[Data items]
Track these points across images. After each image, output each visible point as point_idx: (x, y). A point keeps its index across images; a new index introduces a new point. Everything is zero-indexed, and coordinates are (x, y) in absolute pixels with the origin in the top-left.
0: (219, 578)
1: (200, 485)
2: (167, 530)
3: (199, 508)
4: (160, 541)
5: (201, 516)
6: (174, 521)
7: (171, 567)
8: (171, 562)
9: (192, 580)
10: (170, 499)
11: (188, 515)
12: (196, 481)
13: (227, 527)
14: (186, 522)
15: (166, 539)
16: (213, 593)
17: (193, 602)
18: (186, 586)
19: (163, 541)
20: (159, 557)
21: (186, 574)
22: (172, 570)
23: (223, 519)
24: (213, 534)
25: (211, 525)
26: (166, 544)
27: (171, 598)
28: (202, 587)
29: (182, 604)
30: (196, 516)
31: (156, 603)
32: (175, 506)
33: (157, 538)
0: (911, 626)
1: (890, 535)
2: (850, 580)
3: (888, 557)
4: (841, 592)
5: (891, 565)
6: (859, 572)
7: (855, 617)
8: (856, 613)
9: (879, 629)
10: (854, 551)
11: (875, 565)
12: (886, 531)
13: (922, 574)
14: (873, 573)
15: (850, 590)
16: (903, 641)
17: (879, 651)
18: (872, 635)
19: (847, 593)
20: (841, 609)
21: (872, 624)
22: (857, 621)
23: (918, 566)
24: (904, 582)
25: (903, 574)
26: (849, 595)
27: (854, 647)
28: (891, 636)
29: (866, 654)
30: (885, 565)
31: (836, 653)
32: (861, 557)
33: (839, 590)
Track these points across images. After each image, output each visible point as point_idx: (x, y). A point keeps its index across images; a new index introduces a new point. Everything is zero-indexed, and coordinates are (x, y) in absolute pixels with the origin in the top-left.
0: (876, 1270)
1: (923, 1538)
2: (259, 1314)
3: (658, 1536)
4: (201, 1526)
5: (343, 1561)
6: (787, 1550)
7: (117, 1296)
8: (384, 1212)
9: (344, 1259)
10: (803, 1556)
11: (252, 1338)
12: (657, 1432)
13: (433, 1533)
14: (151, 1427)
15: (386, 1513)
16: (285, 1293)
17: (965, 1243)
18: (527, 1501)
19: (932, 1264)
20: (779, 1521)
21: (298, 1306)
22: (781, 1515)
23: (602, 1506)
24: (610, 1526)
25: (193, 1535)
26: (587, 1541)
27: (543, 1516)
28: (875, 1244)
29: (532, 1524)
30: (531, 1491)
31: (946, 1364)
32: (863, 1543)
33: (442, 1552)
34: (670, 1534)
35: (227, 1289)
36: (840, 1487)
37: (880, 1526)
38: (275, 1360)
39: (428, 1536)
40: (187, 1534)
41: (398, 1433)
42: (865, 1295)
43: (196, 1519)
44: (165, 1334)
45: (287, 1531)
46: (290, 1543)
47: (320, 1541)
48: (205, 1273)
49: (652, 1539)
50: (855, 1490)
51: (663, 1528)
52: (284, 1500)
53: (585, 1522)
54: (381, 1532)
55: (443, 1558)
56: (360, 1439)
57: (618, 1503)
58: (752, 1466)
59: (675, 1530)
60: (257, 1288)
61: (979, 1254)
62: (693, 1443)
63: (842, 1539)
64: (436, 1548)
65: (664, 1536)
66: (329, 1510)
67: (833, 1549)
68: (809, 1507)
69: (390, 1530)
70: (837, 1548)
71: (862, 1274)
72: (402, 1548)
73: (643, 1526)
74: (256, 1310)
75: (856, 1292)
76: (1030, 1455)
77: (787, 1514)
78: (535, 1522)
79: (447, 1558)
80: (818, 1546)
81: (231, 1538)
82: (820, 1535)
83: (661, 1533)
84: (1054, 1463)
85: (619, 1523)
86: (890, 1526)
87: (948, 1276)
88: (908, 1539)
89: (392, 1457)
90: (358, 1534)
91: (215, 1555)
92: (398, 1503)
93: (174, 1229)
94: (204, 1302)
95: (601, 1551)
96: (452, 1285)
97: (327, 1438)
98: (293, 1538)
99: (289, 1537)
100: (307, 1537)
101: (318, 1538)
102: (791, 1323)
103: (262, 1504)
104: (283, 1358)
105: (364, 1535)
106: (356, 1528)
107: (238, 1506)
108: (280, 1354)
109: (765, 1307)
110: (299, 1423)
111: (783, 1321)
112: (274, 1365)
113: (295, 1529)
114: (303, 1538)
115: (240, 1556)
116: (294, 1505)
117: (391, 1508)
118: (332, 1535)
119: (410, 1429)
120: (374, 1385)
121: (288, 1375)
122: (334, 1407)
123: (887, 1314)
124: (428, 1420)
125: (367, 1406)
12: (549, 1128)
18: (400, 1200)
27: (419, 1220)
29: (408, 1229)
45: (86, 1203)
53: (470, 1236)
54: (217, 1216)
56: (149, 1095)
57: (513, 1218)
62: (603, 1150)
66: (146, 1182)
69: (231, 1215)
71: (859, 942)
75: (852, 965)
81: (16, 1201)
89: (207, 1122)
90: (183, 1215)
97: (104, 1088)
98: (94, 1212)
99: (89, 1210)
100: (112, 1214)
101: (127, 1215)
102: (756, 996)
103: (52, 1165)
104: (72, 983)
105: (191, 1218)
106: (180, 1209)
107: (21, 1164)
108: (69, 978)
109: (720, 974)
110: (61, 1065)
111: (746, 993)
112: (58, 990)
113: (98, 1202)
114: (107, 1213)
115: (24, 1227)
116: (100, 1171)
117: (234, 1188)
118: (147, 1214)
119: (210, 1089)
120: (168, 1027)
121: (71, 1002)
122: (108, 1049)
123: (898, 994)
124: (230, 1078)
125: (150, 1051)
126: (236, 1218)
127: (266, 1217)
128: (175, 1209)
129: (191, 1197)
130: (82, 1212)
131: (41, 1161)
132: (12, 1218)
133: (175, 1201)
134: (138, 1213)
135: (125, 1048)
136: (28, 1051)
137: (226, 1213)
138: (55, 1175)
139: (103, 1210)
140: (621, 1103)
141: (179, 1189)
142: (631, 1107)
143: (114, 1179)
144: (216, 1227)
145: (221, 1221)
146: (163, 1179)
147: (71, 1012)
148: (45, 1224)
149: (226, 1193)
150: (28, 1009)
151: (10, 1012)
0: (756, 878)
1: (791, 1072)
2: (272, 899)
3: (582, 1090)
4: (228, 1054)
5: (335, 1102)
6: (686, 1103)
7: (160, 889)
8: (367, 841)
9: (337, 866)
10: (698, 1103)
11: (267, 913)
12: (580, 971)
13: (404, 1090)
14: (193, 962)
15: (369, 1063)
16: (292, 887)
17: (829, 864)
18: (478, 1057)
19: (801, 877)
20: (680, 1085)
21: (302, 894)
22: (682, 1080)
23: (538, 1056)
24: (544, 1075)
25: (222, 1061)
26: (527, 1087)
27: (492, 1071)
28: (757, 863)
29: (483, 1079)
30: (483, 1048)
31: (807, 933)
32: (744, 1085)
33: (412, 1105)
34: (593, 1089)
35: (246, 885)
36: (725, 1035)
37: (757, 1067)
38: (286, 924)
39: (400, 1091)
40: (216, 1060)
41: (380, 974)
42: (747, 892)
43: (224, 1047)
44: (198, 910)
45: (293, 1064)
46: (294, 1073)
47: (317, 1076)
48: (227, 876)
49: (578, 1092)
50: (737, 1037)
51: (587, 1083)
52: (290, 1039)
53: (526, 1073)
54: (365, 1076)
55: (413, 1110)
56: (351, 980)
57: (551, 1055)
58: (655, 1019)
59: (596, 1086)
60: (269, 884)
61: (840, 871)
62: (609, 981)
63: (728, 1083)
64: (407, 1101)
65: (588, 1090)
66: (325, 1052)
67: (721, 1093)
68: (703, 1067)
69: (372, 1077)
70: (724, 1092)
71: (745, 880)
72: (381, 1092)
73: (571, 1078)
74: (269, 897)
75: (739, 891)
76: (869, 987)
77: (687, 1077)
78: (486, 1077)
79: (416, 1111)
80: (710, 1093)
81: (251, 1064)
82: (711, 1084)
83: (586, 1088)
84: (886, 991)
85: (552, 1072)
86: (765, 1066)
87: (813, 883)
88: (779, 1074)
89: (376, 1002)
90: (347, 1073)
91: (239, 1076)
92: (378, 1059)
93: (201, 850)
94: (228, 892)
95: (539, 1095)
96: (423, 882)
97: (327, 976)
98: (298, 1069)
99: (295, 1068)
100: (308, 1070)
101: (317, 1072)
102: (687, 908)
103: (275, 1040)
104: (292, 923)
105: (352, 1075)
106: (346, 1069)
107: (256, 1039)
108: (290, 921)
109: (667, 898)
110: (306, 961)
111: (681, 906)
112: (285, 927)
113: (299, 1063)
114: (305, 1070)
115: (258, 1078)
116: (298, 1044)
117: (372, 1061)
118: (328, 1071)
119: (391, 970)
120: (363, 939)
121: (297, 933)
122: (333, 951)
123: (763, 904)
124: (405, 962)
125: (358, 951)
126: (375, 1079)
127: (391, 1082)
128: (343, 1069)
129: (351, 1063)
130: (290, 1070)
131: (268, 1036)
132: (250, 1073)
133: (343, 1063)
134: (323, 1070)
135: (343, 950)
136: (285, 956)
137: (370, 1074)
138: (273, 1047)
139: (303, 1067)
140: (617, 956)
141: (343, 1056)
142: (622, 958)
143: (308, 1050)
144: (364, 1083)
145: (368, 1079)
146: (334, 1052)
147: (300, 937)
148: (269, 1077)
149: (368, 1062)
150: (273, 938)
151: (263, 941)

__PROBLEM TO WORK ON__. Could you return exactly the stretch of the data above that starts at the line with "15: (386, 1513)" and ends at the line with "37: (880, 1526)", both lines included?

__THE ANSWER__.
15: (386, 1513)
16: (285, 1293)
17: (965, 1243)
18: (527, 1501)
19: (932, 1264)
20: (779, 1521)
21: (298, 1306)
22: (781, 1515)
23: (602, 1506)
24: (610, 1526)
25: (193, 1535)
26: (587, 1541)
27: (543, 1516)
28: (875, 1244)
29: (532, 1524)
30: (531, 1491)
31: (946, 1364)
32: (863, 1543)
33: (442, 1552)
34: (670, 1534)
35: (227, 1289)
36: (840, 1487)
37: (880, 1526)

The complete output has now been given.